Saved entries:
Segment Open
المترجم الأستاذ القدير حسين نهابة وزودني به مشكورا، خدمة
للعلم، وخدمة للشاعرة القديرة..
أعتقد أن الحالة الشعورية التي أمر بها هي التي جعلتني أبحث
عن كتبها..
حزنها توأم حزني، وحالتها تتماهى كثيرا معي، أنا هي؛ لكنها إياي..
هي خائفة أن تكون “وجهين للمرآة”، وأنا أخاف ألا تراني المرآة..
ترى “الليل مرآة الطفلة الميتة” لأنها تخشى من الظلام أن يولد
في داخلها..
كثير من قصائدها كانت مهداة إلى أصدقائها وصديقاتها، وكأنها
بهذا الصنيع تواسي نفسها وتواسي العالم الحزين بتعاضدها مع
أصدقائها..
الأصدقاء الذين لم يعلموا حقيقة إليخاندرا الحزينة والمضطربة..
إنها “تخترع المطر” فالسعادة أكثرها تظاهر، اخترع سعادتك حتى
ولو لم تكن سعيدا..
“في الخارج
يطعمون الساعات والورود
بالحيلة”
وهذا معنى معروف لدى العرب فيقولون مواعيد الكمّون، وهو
Segment Closed
§ **Work instructions**:
Could you transcribe each of the items above, line for line, with no changes to the wording?

§ **Worked solution**:
المترجم الأستاذ القدير حسين نهابة وزودني به مشكورا، خدمة
للعلم، وخدمة للشاعرة القديرة..
أعتقد أن الحالة الشعورية التي أمر بها هي التي جعلتني أبحث
عن كتبها..
حزنها توأم حزني، وحالتها تتماهى كثيرا معي، أنا هي؛ لكنها إياي..
هي خائفة أن تكون “وجهين للمرآة”، وأنا أخاف ألا تراني المرآة..
ترى “الليل مرآة الطفلة الميتة” لأنها تخشى من الظلام أن يولد
في داخلها..
كثير من قصائدها كانت مهداة إلى أصدقائها وصديقاتها، وكأنها
بهذا الصنيع تواسي نفسها وتواسي العالم الحزين بتعاضدها مع
أصدقائها..
الأصدقاء الذين لم يعلموا حقيقة إليخاندرا الحزينة والمضطربة..
إنها “تخترع المطر” فالسعادة أكثرها تظاهر، اخترع سعادتك حتى
ولو لم تكن سعيدا..
“في الخارج
يطعمون الساعات والورود
بالحيلة”
وهذا معنى معروف لدى العرب فيقولون مواعيد الكمّون، وهو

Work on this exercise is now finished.